» **Task description**
Swap every "series" in the records below for "dataset" and change nothing else. Leave the pictures out of your answer.

» **Data for review**
|---|

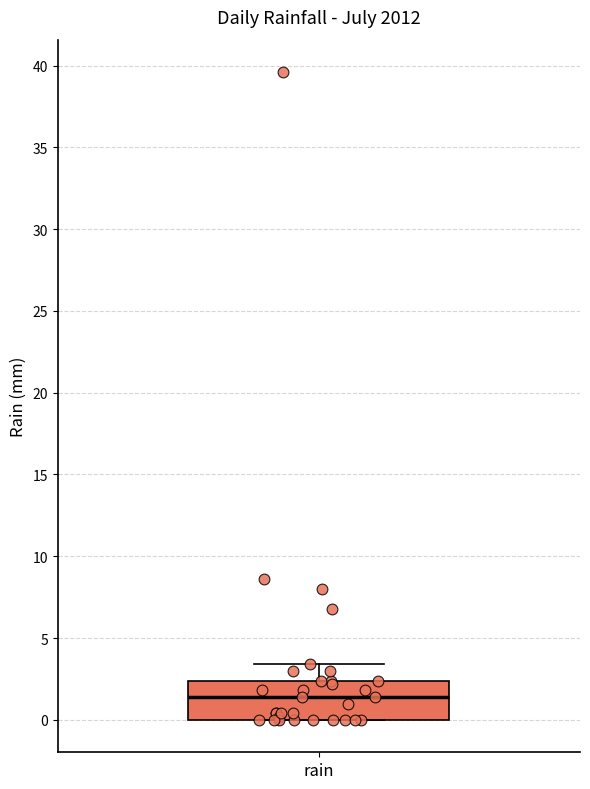

Where is the lower edge of the box for rain on the y-axis? The values are not printed on the chart, so give them approximately, as read against the axis.

0.0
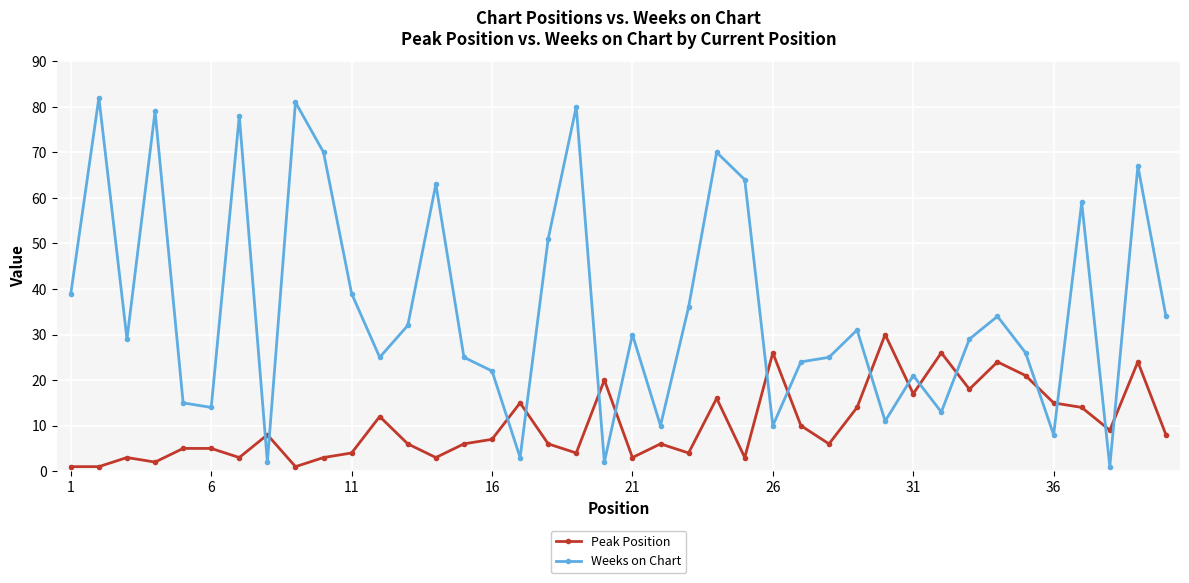

Which series has the widest spread of values?

Weeks on Chart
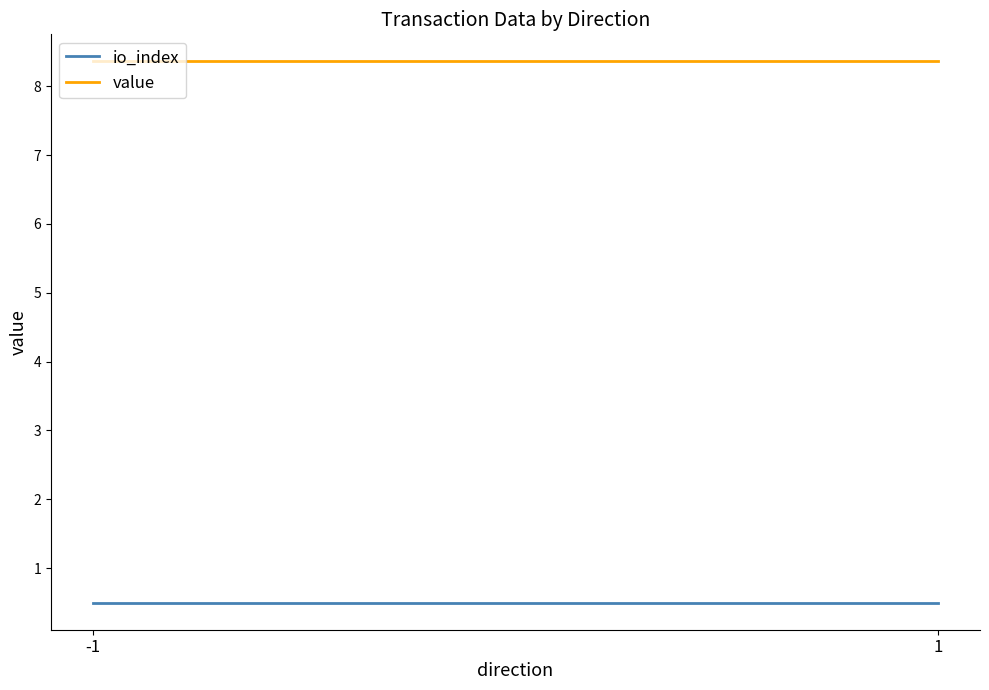

What is the difference between the highest and lowest values at -1?

7.9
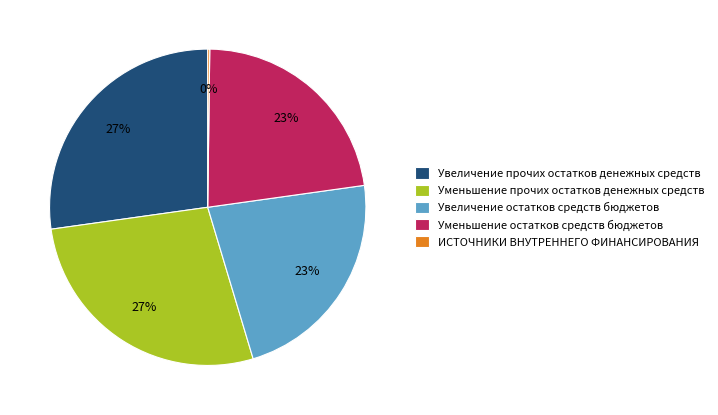

Does Увеличение остатков средств бюджетов account for over 50% of the chart?

No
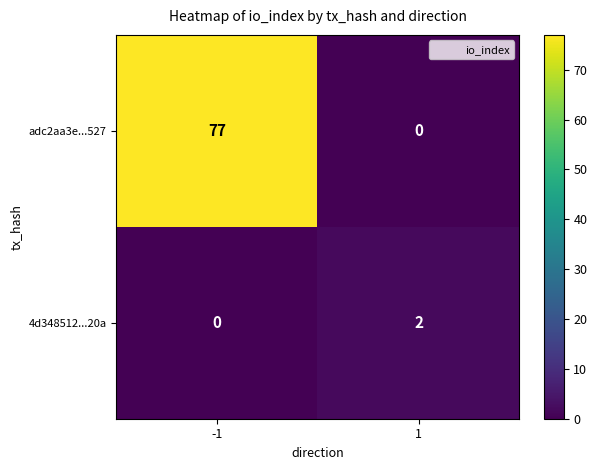

How many data points does each series have?

2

|---|

» **Answer section**
Where is the lower edge of the box for rain on the y-axis? The values are not printed on the chart, so give them approximately, as read against the axis.

0.0

Which dataset has the widest spread of values?

Weeks on Chart

What is the difference between the highest and lowest values at -1?

7.9

Does Увеличение остатков средств бюджетов account for over 50% of the chart?

No

How many data points does each dataset have?

2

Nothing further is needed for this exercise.